Pernyataan tersebut disampaikan Gus Ipul dalam Konferensi Pers Stimulus Ekonomi Hari Besar Keagamaan Nasional (HBKN) Idul Fitri 2026, Diskon Tarif Lebaran, Working from Anywhere (WFA), dan Bantuan Pangan yang digelar di Stasiun Gambir.
Dua Jenis Bantuan Sosial Disalurkan
Gus Ipul menjelaskan bahwa Kementerian Sosial akan menyalurkan dua jenis bansos. Pertama adalah bansos reguler yang meliputi Program Keluarga Harapan (PKH) dan Bantuan Pangan Non Tunai (BPNT). Alokasi anggaran untuk kedua program ini mencapai Rp 17,5 triliun, ditujukan bagi 18 juta keluarga penerima manfaat (KPM).

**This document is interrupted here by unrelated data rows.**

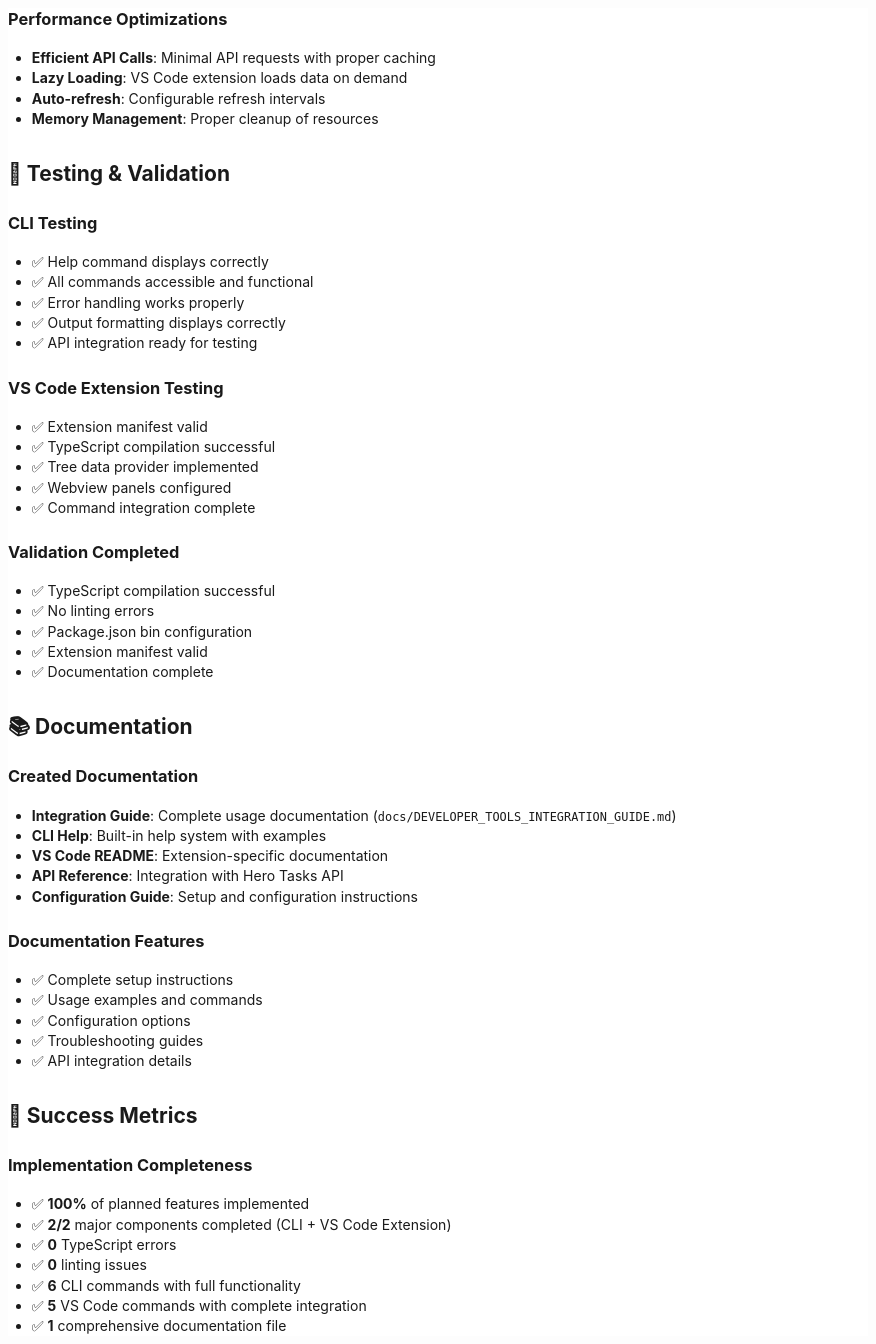 ### Performance Optimizations
- **Efficient API Calls**: Minimal API requests with proper caching
- **Lazy Loading**: VS Code extension loads data on demand
- **Auto-refresh**: Configurable refresh intervals
- **Memory Management**: Proper cleanup of resources

## 🧪 Testing & Validation

### CLI Testing
- ✅ Help command displays correctly
- ✅ All commands accessible and functional
- ✅ Error handling works properly
- ✅ Output formatting displays correctly
- ✅ API integration ready for testing

### VS Code Extension Testing
- ✅ Extension manifest valid
- ✅ TypeScript compilation successful
- ✅ Tree data provider implemented
- ✅ Webview panels configured
- ✅ Command integration complete

### Validation Completed
- ✅ TypeScript compilation successful
- ✅ No linting errors
- ✅ Package.json bin configuration
- ✅ Extension manifest valid
- ✅ Documentation complete

## 📚 Documentation

### Created Documentation
- **Integration Guide**: Complete usage documentation (`docs/DEVELOPER_TOOLS_INTEGRATION_GUIDE.md`)
- **CLI Help**: Built-in help system with examples
- **VS Code README**: Extension-specific documentation
- **API Reference**: Integration with Hero Tasks API
- **Configuration Guide**: Setup and configuration instructions

### Documentation Features
- ✅ Complete setup instructions
- ✅ Usage examples and commands
- ✅ Configuration options
- ✅ Troubleshooting guides
- ✅ API integration details

## 🎉 Success Metrics

### Implementation Completeness
- ✅ **100%** of planned features implemented
- ✅ **2/2** major components completed (CLI + VS Code Extension)
- ✅ **0** TypeScript errors
- ✅ **0** linting issues
- ✅ **6** CLI commands with full functionality
- ✅ **5** VS Code commands with complete integration
- ✅ **1** comprehensive documentation file
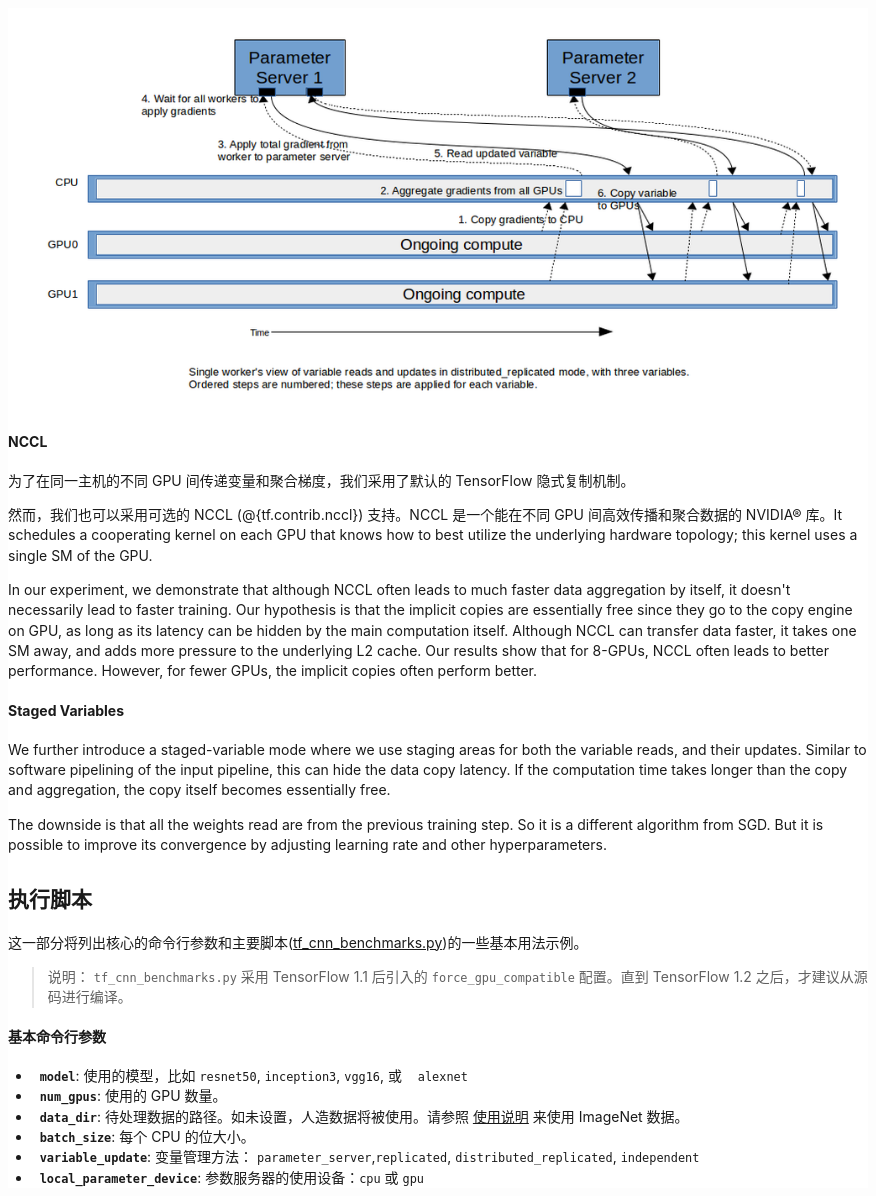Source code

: 
<div style="width:100%; margin:auto; margin-bottom:10px; margin-top:20px;">
  <img style="width:100%" alt="distributed_replicated mode"
   src="../images/perf_distributed_replicated_mode_doc.png">
</div>

#### NCCL

为了在同一主机的不同 GPU 间传递变量和聚合梯度，我们采用了默认的 TensorFlow 隐式复制机制。

然而，我们也可以采用可选的 NCCL (@{tf.contrib.nccl}) 支持。NCCL
是一个能在不同 GPU 间高效传播和聚合数据的 NVIDIA® 库。It schedules a cooperating kernel on each GPU that knows how to
best utilize the underlying hardware topology; this kernel uses a single SM of
the GPU.

In our experiment, we demonstrate that although NCCL often leads to much faster
data aggregation by itself, it doesn't necessarily lead to faster training. Our
hypothesis is that the implicit copies are essentially free since they go to the
copy engine on GPU, as long as its latency can be hidden by the main computation
itself. Although NCCL can transfer data faster, it takes one SM away, and adds
more pressure to the underlying L2 cache. Our results show that for 8-GPUs, NCCL
often leads to better performance. However, for fewer GPUs, the implicit copies
often perform better.

#### Staged Variables

We further introduce a staged-variable mode where we use staging areas for both
the variable reads, and their updates. Similar to software pipelining of the
input pipeline, this can hide the data copy latency. If the computation time
takes longer than the copy and aggregation, the copy itself becomes essentially
free.

The downside is that all the weights read are from the previous training step.
So it is a different algorithm from SGD. But it is possible to improve its
convergence by adjusting learning rate and other hyperparameters.

## 执行脚本

这一部分将列出核心的命令行参数和主要脚本([tf_cnn_benchmarks.py](https://github.com/tensorflow/benchmarks/tree/master/scripts/tf_cnn_benchmarks/tf_cnn_benchmarks.py))的一些基本用法示例。
> 说明： `tf_cnn_benchmarks.py` 采用 TensorFlow 1.1 后引入的 `force_gpu_compatible` 配置。直到 TensorFlow 1.2 之后，才建议从源码进行编译。

#### 基本命令行参数

*   **`model`**: 使用的模型，比如 `resnet50`, `inception3`, `vgg16`, 或
    `alexnet`
*   **`num_gpus`**: 使用的 GPU 数量。
*   **`data_dir`**: 待处理数据的路径。如未设置，人造数据将被使用。请参照 [使用说明](https://github.com/tensorflow/models/tree/master/research/inception#getting-started) 来使用 ImageNet 数据。
*   **`batch_size`**: 每个 CPU 的位大小。
*   **`variable_update`**: 变量管理方法： `parameter_server`,`replicated`, `distributed_replicated`, `independent`
*   **`local_parameter_device`**: 参数服务器的使用设备：`cpu` 或 `gpu`
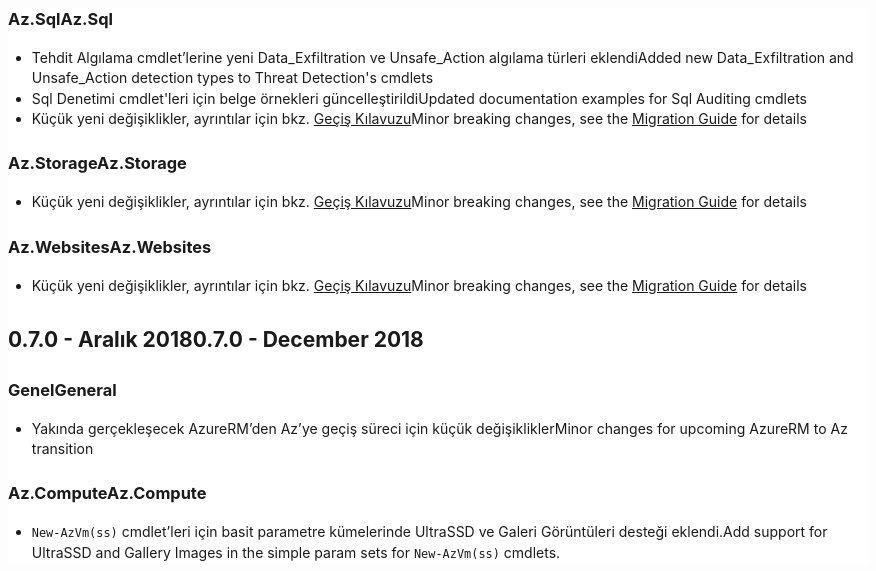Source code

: ### <a name="azsql"></a><span data-ttu-id="4b090-394">Az.Sql</span><span class="sxs-lookup"><span data-stu-id="4b090-394">Az.Sql</span></span>
- <span data-ttu-id="4b090-395">Tehdit Algılama cmdlet’lerine yeni Data_Exfiltration ve Unsafe_Action algılama türleri eklendi</span><span class="sxs-lookup"><span data-stu-id="4b090-395">Added new Data_Exfiltration and Unsafe_Action detection types to Threat Detection's cmdlets</span></span>
- <span data-ttu-id="4b090-396">Sql Denetimi cmdlet'leri için belge örnekleri güncelleştirildi</span><span class="sxs-lookup"><span data-stu-id="4b090-396">Updated documentation examples for Sql Auditing cmdlets</span></span>
- <span data-ttu-id="4b090-397">Küçük yeni değişiklikler, ayrıntılar için bkz. [Geçiş Kılavuzu](https://aka.ms/azps-migration-guide)</span><span class="sxs-lookup"><span data-stu-id="4b090-397">Minor breaking changes, see the [Migration Guide](https://aka.ms/azps-migration-guide)  for details</span></span>

### <a name="azstorage"></a><span data-ttu-id="4b090-398">Az.Storage</span><span class="sxs-lookup"><span data-stu-id="4b090-398">Az.Storage</span></span>
- <span data-ttu-id="4b090-399">Küçük yeni değişiklikler, ayrıntılar için bkz. [Geçiş Kılavuzu](https://aka.ms/azps-migration-guide)</span><span class="sxs-lookup"><span data-stu-id="4b090-399">Minor breaking changes, see the [Migration Guide](https://aka.ms/azps-migration-guide)  for details</span></span>

### <a name="azwebsites"></a><span data-ttu-id="4b090-400">Az.Websites</span><span class="sxs-lookup"><span data-stu-id="4b090-400">Az.Websites</span></span>
- <span data-ttu-id="4b090-401">Küçük yeni değişiklikler, ayrıntılar için bkz. [Geçiş Kılavuzu](https://aka.ms/azps-migration-guide)</span><span class="sxs-lookup"><span data-stu-id="4b090-401">Minor breaking changes, see the [Migration Guide](https://aka.ms/azps-migration-guide)  for details</span></span>

## <a name="070---december-2018"></a><span data-ttu-id="4b090-402">0.7.0 - Aralık 2018</span><span class="sxs-lookup"><span data-stu-id="4b090-402">0.7.0 - December 2018</span></span>

### <a name="general"></a><span data-ttu-id="4b090-403">Genel</span><span class="sxs-lookup"><span data-stu-id="4b090-403">General</span></span>

* <span data-ttu-id="4b090-404">Yakında gerçekleşecek AzureRM’den Az’ye geçiş süreci için küçük değişiklikler</span><span class="sxs-lookup"><span data-stu-id="4b090-404">Minor changes for upcoming AzureRM to Az transition</span></span>

### <a name="azcompute"></a><span data-ttu-id="4b090-405">Az.Compute</span><span class="sxs-lookup"><span data-stu-id="4b090-405">Az.Compute</span></span>

* <span data-ttu-id="4b090-406">`New-AzVm(ss)` cmdlet’leri için basit parametre kümelerinde UltraSSD ve Galeri Görüntüleri desteği eklendi.</span><span class="sxs-lookup"><span data-stu-id="4b090-406">Add support for UltraSSD and Gallery Images in the simple param sets for `New-AzVm(ss)` cmdlets.</span></span>

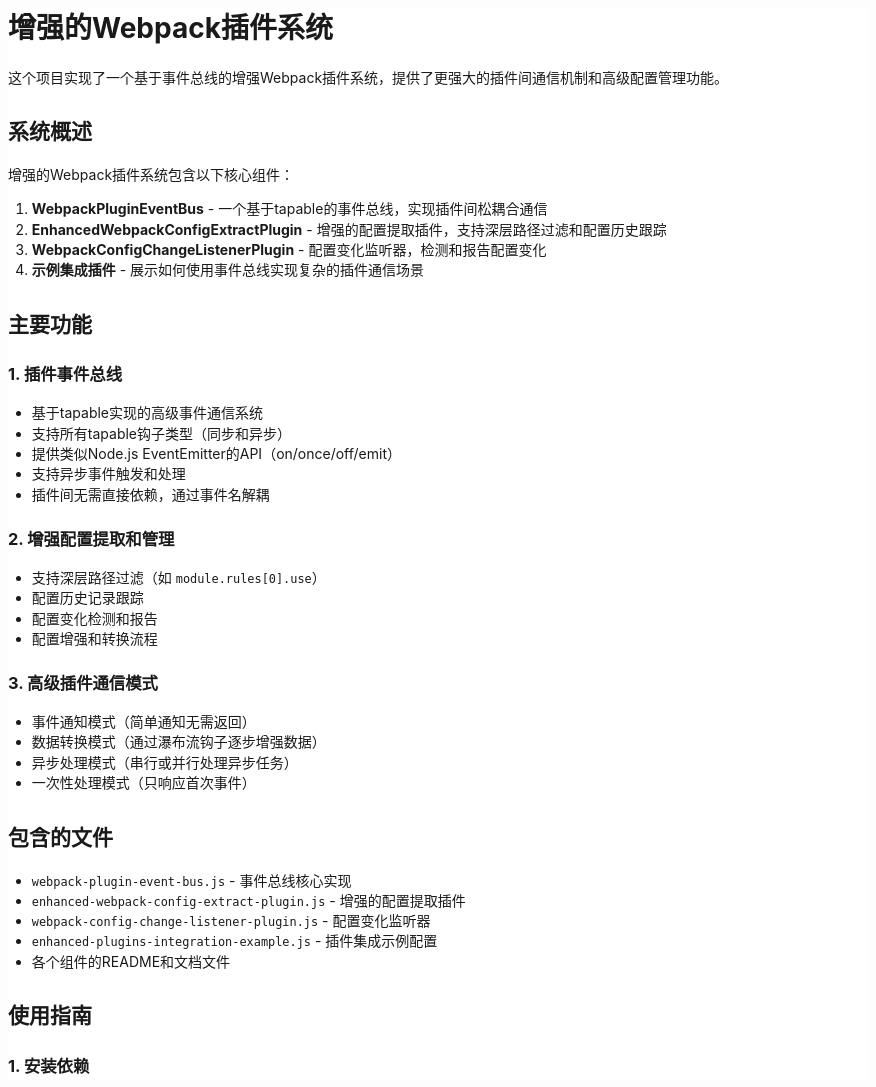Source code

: # 增强的Webpack插件系统

这个项目实现了一个基于事件总线的增强Webpack插件系统，提供了更强大的插件间通信机制和高级配置管理功能。

## 系统概述

增强的Webpack插件系统包含以下核心组件：

1. **WebpackPluginEventBus** - 一个基于tapable的事件总线，实现插件间松耦合通信
2. **EnhancedWebpackConfigExtractPlugin** - 增强的配置提取插件，支持深层路径过滤和配置历史跟踪
3. **WebpackConfigChangeListenerPlugin** - 配置变化监听器，检测和报告配置变化
4. **示例集成插件** - 展示如何使用事件总线实现复杂的插件通信场景

## 主要功能

### 1. 插件事件总线

- 基于tapable实现的高级事件通信系统
- 支持所有tapable钩子类型（同步和异步）
- 提供类似Node.js EventEmitter的API（on/once/off/emit）
- 支持异步事件触发和处理
- 插件间无需直接依赖，通过事件名解耦

### 2. 增强配置提取和管理

- 支持深层路径过滤（如 `module.rules[0].use`）
- 配置历史记录跟踪
- 配置变化检测和报告
- 配置增强和转换流程

### 3. 高级插件通信模式

- 事件通知模式（简单通知无需返回）
- 数据转换模式（通过瀑布流钩子逐步增强数据）
- 异步处理模式（串行或并行处理异步任务）
- 一次性处理模式（只响应首次事件）

## 包含的文件

- `webpack-plugin-event-bus.js` - 事件总线核心实现
- `enhanced-webpack-config-extract-plugin.js` - 增强的配置提取插件
- `webpack-config-change-listener-plugin.js` - 配置变化监听器
- `enhanced-plugins-integration-example.js` - 插件集成示例配置
- 各个组件的README和文档文件

## 使用指南

### 1. 安装依赖
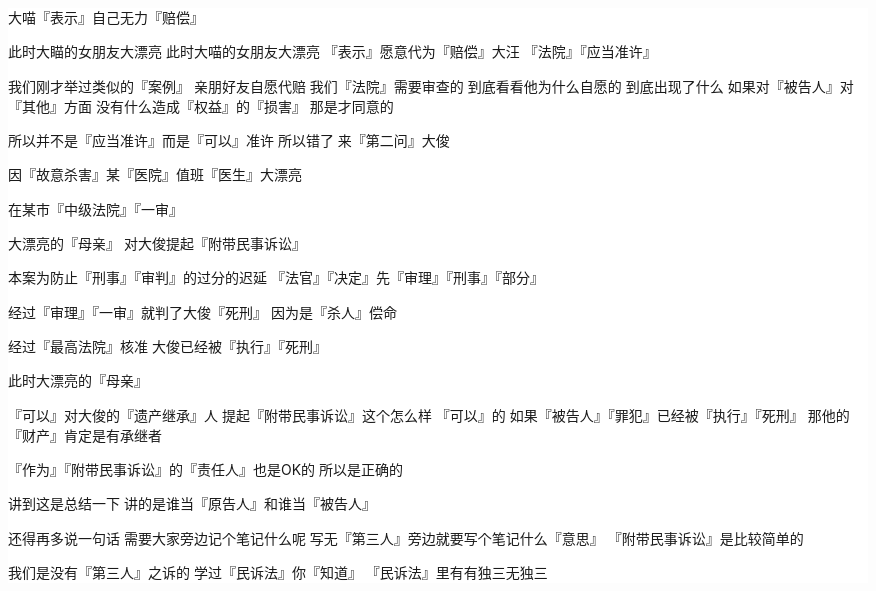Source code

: 大喵『表示』自己无力『赔偿』

此时大瞄的女朋友大漂亮
此时大喵的女朋友大漂亮
『表示』愿意代为『赔偿』大汪
『法院』『应当准许』

我们刚才举过类似的『案例』
亲朋好友自愿代赔
我们『法院』需要审查的
到底看看他为什么自愿的
到底出现了什么
如果对『被告人』对『其他』方面
没有什么造成『权益』的『损害』
那是才同意的

所以并不是『应当准许』而是『可以』准许
所以错了
来『第二问』大俊

因『故意杀害』某『医院』值班『医生』大漂亮

在某市『中级法院』『一审』

大漂亮的『母亲』
对大俊提起『附带民事诉讼』

本案为防止『刑事』『审判』的过分的迟延
『法官』『决定』先『审理』『刑事』『部分』

经过『审理』『一审』就判了大俊『死刑』
因为是『杀人』偿命

经过『最高法院』核准
大俊已经被『执行』『死刑』

此时大漂亮的『母亲』

『可以』对大俊的『遗产继承』人
提起『附带民事诉讼』这个怎么样
『可以』的
如果『被告人』『罪犯』已经被『执行』『死刑』
那他的『财产』肯定是有承继者

『作为』『附带民事诉讼』的『责任人』也是OK的
所以是正确的

讲到这是总结一下
讲的是谁当『原告人』和谁当『被告人』

还得再多说一句话
需要大家旁边记个笔记什么呢
写无『第三人』旁边就要写个笔记什么『意思』
『附带民事诉讼』是比较简单的

我们是没有『第三人』之诉的
学过『民诉法』你『知道』
『民诉法』里有有独三无独三
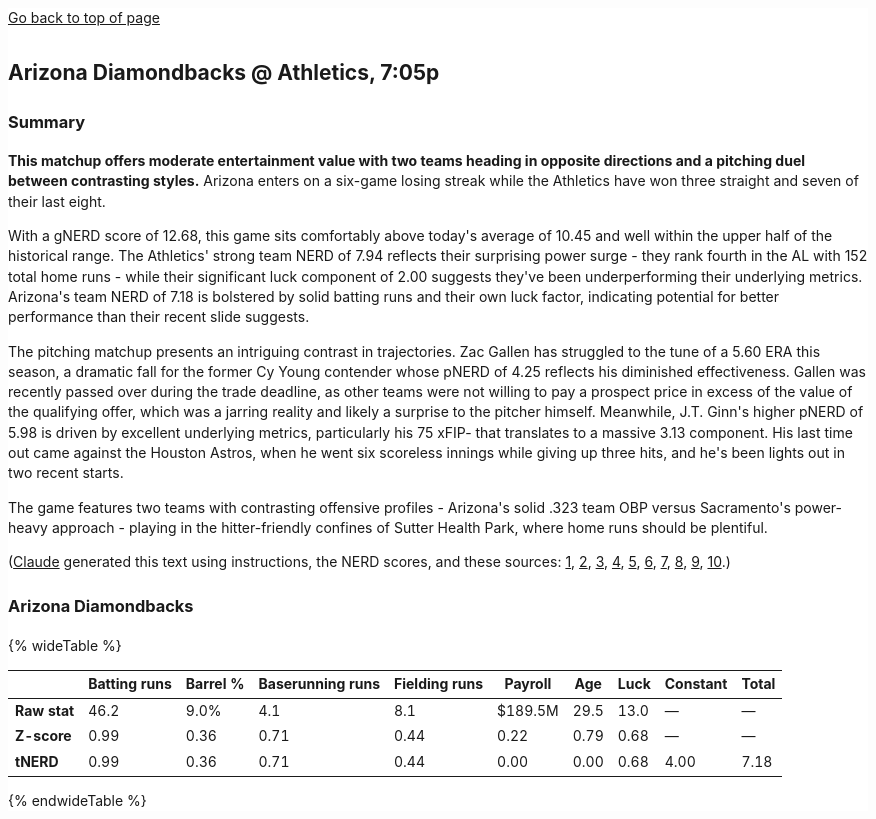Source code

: 
[Go back to top of page](#)

## Arizona Diamondbacks @ Athletics, 7:05p

### Summary

**This matchup offers moderate entertainment value with two teams heading in opposite directions and a pitching duel between contrasting styles.** Arizona enters on a six-game losing streak while the Athletics have won three straight and seven of their last eight.

With a gNERD score of 12.68, this game sits comfortably above today's average of 10.45 and well within the upper half of the historical range. The Athletics' strong team NERD of 7.94 reflects their surprising power surge - they rank fourth in the AL with 152 total home runs - while their significant luck component of 2.00 suggests they've been underperforming their underlying metrics. Arizona's team NERD of 7.18 is bolstered by solid batting runs and their own luck factor, indicating potential for better performance than their recent slide suggests.

The pitching matchup presents an intriguing contrast in trajectories. Zac Gallen has struggled to the tune of a 5.60 ERA this season, a dramatic fall for the former Cy Young contender whose pNERD of 4.25 reflects his diminished effectiveness. Gallen was recently passed over during the trade deadline, as other teams were not willing to pay a prospect price in excess of the value of the qualifying offer, which was a jarring reality and likely a surprise to the pitcher himself. Meanwhile, J.T. Ginn's higher pNERD of 5.98 is driven by excellent underlying metrics, particularly his 75 xFIP- that translates to a massive 3.13 component. His last time out came against the Houston Astros, when he went six scoreless innings while giving up three hits, and he's been lights out in two recent starts.

The game features two teams with contrasting offensive profiles - Arizona's solid .323 team OBP versus Sacramento's power-heavy approach - playing in the hitter-friendly confines of Sutter Health Park, where home runs should be plentiful.

([Claude](https://www.anthropic.com/claude) generated this text using instructions, the NERD scores, and these sources: [1](https://www.amazinavenue.com/2025/7/29/24476934/mets-rumors-trade-deadline-zac-gallen-arizona-diamondbacks-david-stearns-merrill-kelly-new-york), [2](https://www.espn.com/mlb/preview/_/gameId/401764574), [3](https://www.bleachernation.com/picks/2025/08/01/athletics-vs-diamondbacks-prediction-expert-picks-odds-stats-best-bets-saturday-august-2-2025/), [4](https://www.cbssports.com/mlb/gametracker/boxscore/MLB_20250801_ARI@ATH/), [5](https://ca.sports.yahoo.com/news/diamondbacks-look-stop-6-game-080216776.html), [6](https://www.si.com/mlb/diamondbacks/arizona-diamondbacks-news/diamondbacks-resumes-sacramento-athletics-deadline), [7](https://www.cbssports.com/mlb/gametracker/recap/MLB_20250801_ARI@ATH/), [8](https://www.bleachernation.com/how-to-watch/2025/08/01/athletics-vs-diamondbacks-free-live-stream-tv-channel-how-to-watch-2/), [9](https://sports.yahoo.com/article/diamondbacks-look-stop-6-game-075514242.html), [10](https://ca.sports.yahoo.com/news/langeliers-hits-2-run-hr-050951030.html).)

### Arizona Diamondbacks

{% wideTable %}

|              | Batting runs | Barrel % | Baserunning runs | Fielding runs | Payroll | Age   | Luck | Constant | Total |
| ------------ | ------------ | -------- | ----------- | -------- | ------- | ----- | ---- | -------- | ----- |
| **Raw stat** | 46.2 | 9.0% | 4.1 | 8.1 | $189.5M | 29.5 | 13.0 | — | — |
| **Z-score** | 0.99 | 0.36 | 0.71 | 0.44 | 0.22 | 0.79 | 0.68 | — | — |
| **tNERD** | 0.99 | 0.36 | 0.71 | 0.44 | 0.00 | 0.00 | 0.68 | 4.00 | 7.18 |
{% endwideTable %}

Jenis bansos kedua adalah bantuan sosial adaptif, yang mencakup bantuan adaptif kebencanaan dan bantuan Asistensi Rehabilitasi Sosial (ATENSI). Bantuan kebencanaan meliputi bantuan perbaikan rumah, pemberdayaan, dan jaminan hidup. Sementara itu, bantuan ATENSI diperuntukkan bagi keluarga yang membutuhkan perhatian sosial khusus.
Pentingnya Pemutakhiran Data
Seluruh penyaluran bansos bersumber dari Data Tunggal Sosial Ekonomi Nasional yang diolah oleh Badan Pusat Statistik (BPS) dan diperbarui oleh Kemensos. Gus Ipul menekankan krusialnya pemutakhiran data untuk memastikan akurasi bantuan. “Kami semuanya terbuka dan kami sudah siapkan prosedur. Tetapi saya harus sampaikan memang data kami belum sempurna. Maka itulah lewat, saluran-saluran yang ada kita ingin menyempurnakan data,” imbuh Gus Ipul.
Kemensos telah menyediakan berbagai kanal untuk pemutakhiran data, memungkinkan masyarakat untuk mengusulkan atau menyanggah data di DTKS. Kanal tersebut meliputi jalur formal berjenjang dari tingkat RT/RW hingga kepala daerah, aplikasi Cek Bansos, dan Command Center Kemensos di nomor 021-171 yang beroperasi 24 jam. Selain itu, Kemensos juga sedang menyiapkan hotline WhatsApp sebagai kanal aduan baru.
Fasilitas Ekonomi Lainnya
Selain pembahasan mengenai bansos, konferensi pers tersebut juga menyoroti fasilitas ekonomi lain yang disiapkan pemerintah untuk mendongkrak perekonomian masyarakat pada Triwulan I 2026. Turut hadir dalam acara tersebut antara lain Sekretaris Kabinet RI Letkol Teddy Indra Wijaya, Menko Bidang Perekonomian Airlangga Hartanto, Menteri Sekretaris Negara Prasetyo Hadi, Menteri Ketenagakerjaan Yassierli, Menteri Perhubungan Dudy Purwagandhi, dan Menteri Pendayagunaan Aparatur Negara dan Reformasi Birokrasi (PANRB) Rini Widyantini.